I recently received an invite to an old friend’s wedding. There was nothing about a plus-one, but in the envelope was a piece of paper with other wedding information and a line asking for the number of each entree selected. I asked the bride for clarification via instant messenger. She’s seen the message, but I haven’t heard back. I’m 30, in a long-term relationship, and the only people I’ll know are in the wedding party. Do I just specify two entrees and be done with it, in spite of the lack of “and guest”?

C.R. / Salem

No. If it had been an oversight on your friend’s part to leave “and guest” off the invitation, she would have responded to your message. I don’t think she made a mistake. The entree request form had room to write in more than one person because the bride didn’t want the hassle of creating two kinds of entree forms, one for single invitees and one for multiples.

When you say “old friend,” I assume you mean “friend from back in the day” rather than “close friend.” But if I’m wrong, your friend knows your partner, and you are more than 90 percent certain that the invitation wording was a mistake she’d feel terrible about, ask again. In other words, you can ask for her sake, but not for yours.


A friend has asked if I would officiate at her wedding. I’m stunned by the honor and have started asking her what they’re looking for. You’ve officiated weddings, I believe — any pro tips?

D.K. / Boston

I have indeed done so, twice, and it was an honor and a joy both times. Thank you for giving me the opportunity to reflect on the experience! In Massachusetts, ordinary citizens can be deputized to perform weddings — a great alternative for couples who don’t have a personal relationship with a member of the clergy or a justice of the peace. There is paperwork involved, so find out ASAP what you need to do to get legally certified, and take the lead on making sure that gets squared away well ahead of time.


Find out what your friends’ top priorities are, what they want the overall atmosphere of the ceremony to be, so that if you have to improvise at any point, you’ll know how. This advice, like much of the below, also applies to best men, women of honor, and anyone else with a major supporting role.
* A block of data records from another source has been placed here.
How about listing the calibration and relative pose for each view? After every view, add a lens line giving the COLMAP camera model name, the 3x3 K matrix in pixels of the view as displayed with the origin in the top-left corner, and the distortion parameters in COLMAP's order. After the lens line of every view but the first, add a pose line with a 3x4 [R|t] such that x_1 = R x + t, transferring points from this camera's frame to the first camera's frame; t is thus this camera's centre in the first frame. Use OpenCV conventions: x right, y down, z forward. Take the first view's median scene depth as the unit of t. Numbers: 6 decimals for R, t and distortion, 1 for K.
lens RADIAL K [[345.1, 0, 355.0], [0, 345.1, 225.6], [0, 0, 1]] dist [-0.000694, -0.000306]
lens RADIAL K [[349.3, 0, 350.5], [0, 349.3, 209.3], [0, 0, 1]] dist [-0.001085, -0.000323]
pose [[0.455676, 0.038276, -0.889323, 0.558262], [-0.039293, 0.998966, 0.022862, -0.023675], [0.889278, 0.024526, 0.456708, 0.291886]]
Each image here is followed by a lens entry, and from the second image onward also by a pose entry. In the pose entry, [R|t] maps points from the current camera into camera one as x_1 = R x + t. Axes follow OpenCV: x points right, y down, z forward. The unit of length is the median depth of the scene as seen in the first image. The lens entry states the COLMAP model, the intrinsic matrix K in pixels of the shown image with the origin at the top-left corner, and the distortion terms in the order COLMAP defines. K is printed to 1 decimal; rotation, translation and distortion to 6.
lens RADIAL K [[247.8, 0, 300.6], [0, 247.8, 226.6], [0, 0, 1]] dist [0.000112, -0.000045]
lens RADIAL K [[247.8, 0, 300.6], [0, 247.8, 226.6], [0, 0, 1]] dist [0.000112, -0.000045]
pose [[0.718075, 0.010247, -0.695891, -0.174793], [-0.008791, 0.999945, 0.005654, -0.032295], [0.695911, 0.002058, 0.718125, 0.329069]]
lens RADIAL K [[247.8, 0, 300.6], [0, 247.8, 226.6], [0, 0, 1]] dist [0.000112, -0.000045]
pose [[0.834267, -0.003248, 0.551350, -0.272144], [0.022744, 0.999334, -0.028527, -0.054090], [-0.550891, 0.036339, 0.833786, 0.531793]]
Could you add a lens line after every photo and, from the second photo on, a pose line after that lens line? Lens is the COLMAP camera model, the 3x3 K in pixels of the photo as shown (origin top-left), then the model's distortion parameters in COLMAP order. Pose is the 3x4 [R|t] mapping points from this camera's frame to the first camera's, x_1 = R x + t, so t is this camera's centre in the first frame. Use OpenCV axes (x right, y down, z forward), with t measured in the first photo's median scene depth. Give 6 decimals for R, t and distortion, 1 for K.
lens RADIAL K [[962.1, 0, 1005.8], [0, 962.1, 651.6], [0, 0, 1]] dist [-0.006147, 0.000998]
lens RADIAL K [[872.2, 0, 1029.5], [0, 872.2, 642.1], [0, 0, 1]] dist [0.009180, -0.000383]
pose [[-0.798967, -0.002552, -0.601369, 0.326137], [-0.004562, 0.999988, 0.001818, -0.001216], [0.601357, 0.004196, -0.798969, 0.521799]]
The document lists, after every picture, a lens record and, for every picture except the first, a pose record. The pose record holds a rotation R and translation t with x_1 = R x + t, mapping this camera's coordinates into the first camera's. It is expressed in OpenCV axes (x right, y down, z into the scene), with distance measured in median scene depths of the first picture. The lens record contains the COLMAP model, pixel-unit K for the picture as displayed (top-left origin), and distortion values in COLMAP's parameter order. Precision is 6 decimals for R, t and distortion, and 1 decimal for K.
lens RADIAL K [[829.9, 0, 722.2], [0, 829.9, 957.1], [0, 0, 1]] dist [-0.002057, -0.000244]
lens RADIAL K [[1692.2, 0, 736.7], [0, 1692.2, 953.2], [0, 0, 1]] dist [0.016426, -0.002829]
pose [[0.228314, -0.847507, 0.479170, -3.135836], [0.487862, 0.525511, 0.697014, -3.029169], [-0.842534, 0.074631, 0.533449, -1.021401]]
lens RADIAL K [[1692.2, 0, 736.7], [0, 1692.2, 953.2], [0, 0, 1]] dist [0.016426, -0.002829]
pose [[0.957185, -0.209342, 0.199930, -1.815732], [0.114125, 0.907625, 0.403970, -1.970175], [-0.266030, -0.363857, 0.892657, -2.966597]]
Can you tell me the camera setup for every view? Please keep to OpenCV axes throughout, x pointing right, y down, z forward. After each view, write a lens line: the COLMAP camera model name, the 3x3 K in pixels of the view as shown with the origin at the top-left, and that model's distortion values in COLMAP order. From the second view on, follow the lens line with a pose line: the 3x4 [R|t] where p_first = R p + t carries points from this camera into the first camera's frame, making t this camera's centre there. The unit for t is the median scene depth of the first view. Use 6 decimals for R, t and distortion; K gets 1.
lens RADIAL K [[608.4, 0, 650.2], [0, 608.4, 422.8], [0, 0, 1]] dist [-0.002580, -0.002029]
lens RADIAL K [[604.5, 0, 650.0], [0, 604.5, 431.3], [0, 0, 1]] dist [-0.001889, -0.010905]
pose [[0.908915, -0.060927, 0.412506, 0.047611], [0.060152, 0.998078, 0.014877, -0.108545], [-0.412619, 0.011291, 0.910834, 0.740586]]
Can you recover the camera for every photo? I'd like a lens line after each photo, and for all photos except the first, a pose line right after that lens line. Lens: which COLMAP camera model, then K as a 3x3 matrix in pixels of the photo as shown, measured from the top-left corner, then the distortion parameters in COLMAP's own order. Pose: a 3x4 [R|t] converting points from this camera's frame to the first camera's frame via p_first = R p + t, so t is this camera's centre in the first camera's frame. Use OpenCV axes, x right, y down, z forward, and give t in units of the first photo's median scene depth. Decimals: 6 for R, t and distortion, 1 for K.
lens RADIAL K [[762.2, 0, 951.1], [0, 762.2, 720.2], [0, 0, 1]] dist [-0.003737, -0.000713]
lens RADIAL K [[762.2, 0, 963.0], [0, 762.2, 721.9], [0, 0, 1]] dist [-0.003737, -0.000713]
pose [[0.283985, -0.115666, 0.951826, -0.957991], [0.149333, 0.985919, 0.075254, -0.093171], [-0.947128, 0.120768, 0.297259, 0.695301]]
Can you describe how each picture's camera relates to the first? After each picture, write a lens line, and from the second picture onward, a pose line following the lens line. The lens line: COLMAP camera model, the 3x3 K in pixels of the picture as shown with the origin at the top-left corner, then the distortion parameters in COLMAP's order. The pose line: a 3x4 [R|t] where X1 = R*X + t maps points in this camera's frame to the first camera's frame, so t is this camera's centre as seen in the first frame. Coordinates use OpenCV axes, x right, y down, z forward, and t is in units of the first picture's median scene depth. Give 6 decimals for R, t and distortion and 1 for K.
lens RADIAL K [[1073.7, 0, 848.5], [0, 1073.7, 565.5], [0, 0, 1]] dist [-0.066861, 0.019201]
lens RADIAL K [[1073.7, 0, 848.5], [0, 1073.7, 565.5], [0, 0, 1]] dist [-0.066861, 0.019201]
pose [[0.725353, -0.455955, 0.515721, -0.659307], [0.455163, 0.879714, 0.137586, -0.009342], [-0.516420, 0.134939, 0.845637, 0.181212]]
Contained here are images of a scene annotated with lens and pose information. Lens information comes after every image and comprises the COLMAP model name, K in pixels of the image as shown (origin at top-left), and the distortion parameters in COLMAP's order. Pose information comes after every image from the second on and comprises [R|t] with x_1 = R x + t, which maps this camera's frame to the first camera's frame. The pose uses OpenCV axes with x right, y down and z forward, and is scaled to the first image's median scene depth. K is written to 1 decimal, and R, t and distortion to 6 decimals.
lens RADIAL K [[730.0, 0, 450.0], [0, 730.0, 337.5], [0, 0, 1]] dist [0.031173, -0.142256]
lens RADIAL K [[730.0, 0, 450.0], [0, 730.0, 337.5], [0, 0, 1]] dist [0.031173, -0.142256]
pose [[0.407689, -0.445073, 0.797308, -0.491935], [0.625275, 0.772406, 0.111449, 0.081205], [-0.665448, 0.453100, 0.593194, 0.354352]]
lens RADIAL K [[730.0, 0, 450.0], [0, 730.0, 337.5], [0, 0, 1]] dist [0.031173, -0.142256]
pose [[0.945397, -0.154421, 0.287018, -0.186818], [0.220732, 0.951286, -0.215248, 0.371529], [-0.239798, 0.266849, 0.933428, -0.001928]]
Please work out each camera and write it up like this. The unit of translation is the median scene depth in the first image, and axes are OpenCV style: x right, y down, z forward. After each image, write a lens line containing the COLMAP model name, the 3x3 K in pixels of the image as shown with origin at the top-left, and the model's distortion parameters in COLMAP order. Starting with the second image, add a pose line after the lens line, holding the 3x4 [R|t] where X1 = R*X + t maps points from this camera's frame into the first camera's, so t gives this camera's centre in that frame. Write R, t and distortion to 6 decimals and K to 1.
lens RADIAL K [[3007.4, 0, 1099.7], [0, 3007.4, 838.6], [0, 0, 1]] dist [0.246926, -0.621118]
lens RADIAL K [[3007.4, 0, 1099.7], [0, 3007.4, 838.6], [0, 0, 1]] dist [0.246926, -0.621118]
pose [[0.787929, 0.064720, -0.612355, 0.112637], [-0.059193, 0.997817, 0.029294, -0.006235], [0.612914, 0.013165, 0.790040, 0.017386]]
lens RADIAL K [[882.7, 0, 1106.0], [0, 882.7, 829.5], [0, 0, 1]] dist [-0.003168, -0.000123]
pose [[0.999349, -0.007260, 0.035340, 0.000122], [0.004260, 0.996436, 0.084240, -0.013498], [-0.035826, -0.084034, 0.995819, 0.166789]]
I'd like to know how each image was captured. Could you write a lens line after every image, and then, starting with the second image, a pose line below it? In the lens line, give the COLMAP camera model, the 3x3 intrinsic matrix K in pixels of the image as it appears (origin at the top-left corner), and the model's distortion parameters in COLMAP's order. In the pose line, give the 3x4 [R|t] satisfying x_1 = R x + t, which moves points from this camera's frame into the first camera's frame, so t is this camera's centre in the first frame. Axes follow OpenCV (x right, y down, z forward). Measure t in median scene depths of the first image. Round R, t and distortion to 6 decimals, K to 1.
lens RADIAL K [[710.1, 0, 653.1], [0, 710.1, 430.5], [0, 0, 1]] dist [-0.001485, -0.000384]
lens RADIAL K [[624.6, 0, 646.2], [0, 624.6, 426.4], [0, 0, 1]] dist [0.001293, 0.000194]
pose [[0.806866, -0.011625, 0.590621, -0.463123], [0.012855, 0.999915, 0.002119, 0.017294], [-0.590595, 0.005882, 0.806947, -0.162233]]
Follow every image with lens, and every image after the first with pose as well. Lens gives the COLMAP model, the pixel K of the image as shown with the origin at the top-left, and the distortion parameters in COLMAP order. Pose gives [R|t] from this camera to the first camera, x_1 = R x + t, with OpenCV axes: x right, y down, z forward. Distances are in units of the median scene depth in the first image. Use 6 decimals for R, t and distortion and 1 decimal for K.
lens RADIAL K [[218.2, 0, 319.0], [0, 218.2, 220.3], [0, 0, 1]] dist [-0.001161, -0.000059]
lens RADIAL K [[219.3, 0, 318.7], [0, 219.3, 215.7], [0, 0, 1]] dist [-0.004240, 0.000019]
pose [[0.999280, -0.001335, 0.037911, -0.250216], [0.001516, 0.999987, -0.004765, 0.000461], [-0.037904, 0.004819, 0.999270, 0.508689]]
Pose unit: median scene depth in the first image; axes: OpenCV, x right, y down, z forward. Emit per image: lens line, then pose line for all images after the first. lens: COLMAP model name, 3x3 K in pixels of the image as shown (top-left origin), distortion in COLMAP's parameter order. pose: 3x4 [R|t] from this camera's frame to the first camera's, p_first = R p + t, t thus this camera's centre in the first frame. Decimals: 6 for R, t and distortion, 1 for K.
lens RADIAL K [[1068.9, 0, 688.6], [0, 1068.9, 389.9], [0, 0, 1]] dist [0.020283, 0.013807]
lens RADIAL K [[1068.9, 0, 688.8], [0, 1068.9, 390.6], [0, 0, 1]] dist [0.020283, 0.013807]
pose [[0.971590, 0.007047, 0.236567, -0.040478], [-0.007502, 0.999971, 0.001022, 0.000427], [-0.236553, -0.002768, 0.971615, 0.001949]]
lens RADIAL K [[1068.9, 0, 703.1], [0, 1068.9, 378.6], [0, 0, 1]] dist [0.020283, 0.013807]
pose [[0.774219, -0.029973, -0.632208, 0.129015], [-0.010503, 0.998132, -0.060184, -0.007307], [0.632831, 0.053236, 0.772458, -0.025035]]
Here’s the bit you don’t know until you’ve done it: As the officiant, you have stood up publicly and advertised yourself as a pleasant and take-charge person. This means that people who don’t know anyone else at the reception are going to make a beeline for you and that you’ll be treated as an authority figure. Find out where the bathrooms are and introduce yourself to the venue manager so you can direct folks appropriately. Be prepared to schmooze with strangers. Don’t bring a date, because you’ll be ignoring him or her a lot.

Keep in mind, you are only a part of the couple’s big day. Take care of your own stage fright, “centering” needs, or whatever. And know that you’ll always feel a certain connection, a deeper investment in the marriage than you would have otherwise. Also know that marriages end in either death or divorce, but that in some way — one that will not matter to the couple and that you’ll never quite be able to explain — their marriage will always be part of your story, too.


Miss Conduct is Robin Abrahams, a writer with a PhD in psychology.